GETTING up in the morning is the first, and for many people, the most perilous moment of the day. You can sprain an ankle on the stairs, scald a hand while making tea or be floored in an ungainly tussle with your underwear. But according to researchers, grogginess after waking should be treated more seriously for how it impairs thinking and memory skills — and the implications for doctors, firefighters and other staff roused straight into action upon waking.

A study by scientists at the University of Colorado suggests that the performance of people immediately after waking is as bad as, or worse, than if they were drunk.

The research showed that short-term memory, counting skills and cognitive abilities were impaired in the groggy period, known as sleep inertia.

The performance was found to be significantly worse in people who had just woken up after eight hours’ sleep than those who had been awake for more than 24 hours.

The most severe effects were seen in participants within the first three minutes of waking and generally appeared to dissipate within the first ten minutes. However, the authors said that the impairments could be detected for up to two hours.

Kenneth Wright, an assistant professor at Colorado university, said that the study had implications for medical, safety and transport workers.

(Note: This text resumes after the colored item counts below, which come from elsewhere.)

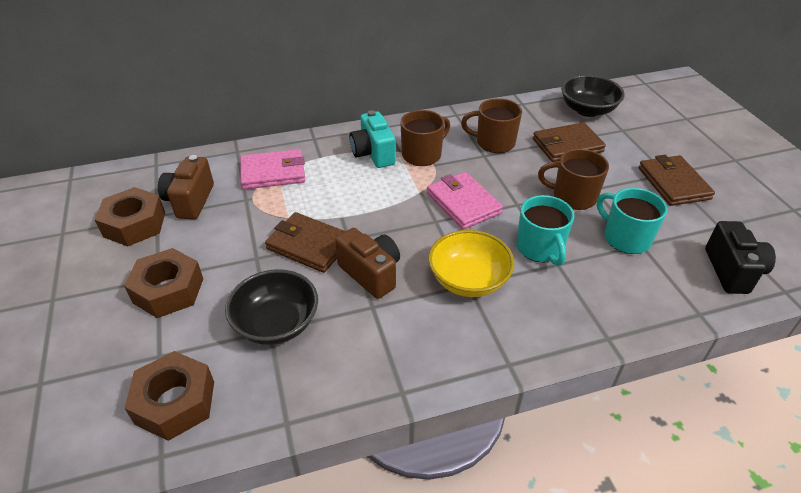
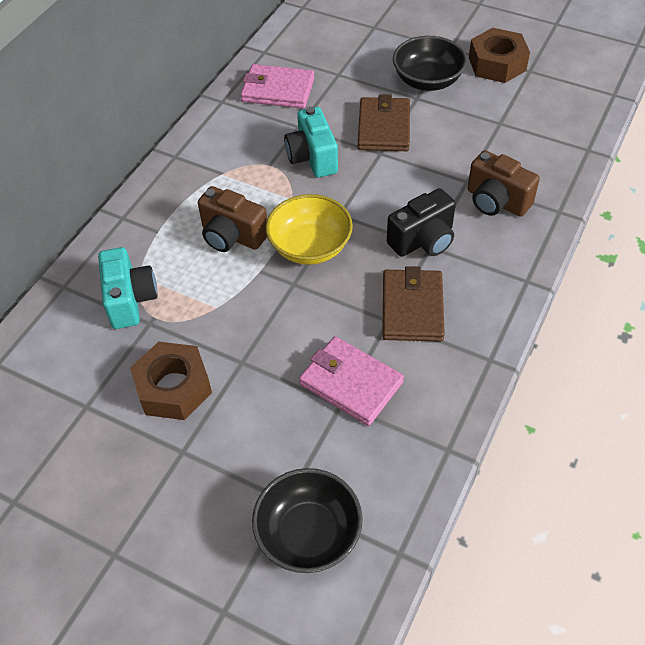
brown mug: [400,110,450,166] [461,98,522,153] [538,149,609,210] = 3 -> none = 0
brown nut: [95,187,165,246] [124,248,203,318] [125,351,214,441] = 3 -> [130,342,212,420] [469,28,530,83] = 2
brown wallet: [265,212,345,273] [533,122,606,162] [639,155,715,206] = 3 -> [358,94,410,151] [382,266,445,342] = 2
turquoise camera: [349,110,396,168] = 1 -> [98,247,157,329] [284,107,338,178] = 2
turquoise mug: [516,195,574,266] [597,188,667,254] = 2 -> none = 0

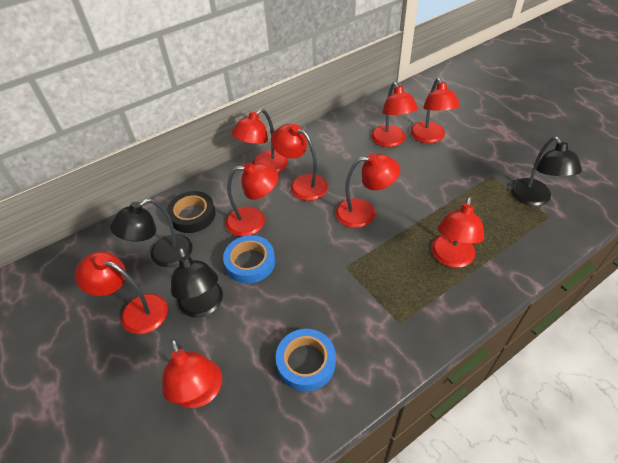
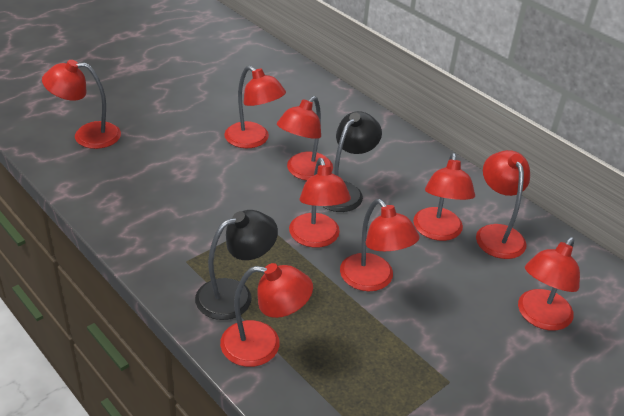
black lamp: [110,198,193,267] [171,248,223,318] [510,136,582,206] = 3 -> [195,210,278,320] [322,111,382,212] = 2
black tape: [167,191,216,233] = 1 -> none = 0
blue tape: [223,235,275,284] [276,329,336,391] = 2 -> none = 0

He added that it also illuminated the challenges faced by anyone who was forced to make crucial decisions after an abrupt awakening. “If a person is awakened suddenly, by a fire alarm for example, motivation alone may be insufficient to overcome the effects of sleep inertia,” he said.

Dr Wright added that cognitive deficiencies after 24 hours of sleep deprivation had previously been shown to equate to the effects of alcohol intoxication. The study, published today in the Journal of the American Medical Association, is the first to quantify the effects of sleep inertia. “The cognitive skills of subjects were worse upon awakening than after extended sleep deprivation. For a short period, at least, the effects of sleep inertia may be as bad as or worse than being legally drunk,” Dr Wright said.

A morning alarm they didn't need

ONE memorable image of 1997 was a groggy Cherie Blair in her nightie accepting flowers the morning after Labour had ended 18 years of Conservative rule.

At 6.07am on May 29, 2002, Andrew Gilligan said on the Today programme that the Government “probably” knew that its claim on Iraqi weapons of mass destruction was wrong. It led to the Hutton inquiry, the downfall of the Director-General and the Chairman of the BBC and Mr Gilligan’s departure.

Francis Joyon, the French sailor, had set a record last year for fastest solo Atlantic crossing when he nodded off as he neared home. His £500,000 trimaran ploughed into rocks and was destroyed.

In 1992 Pandora Maxwell was angry at two suited men who woke her up at her London home. She threatened to call the police. They were the police and had come to arrest her husband, Kevin, Britain’s biggest bankrupt.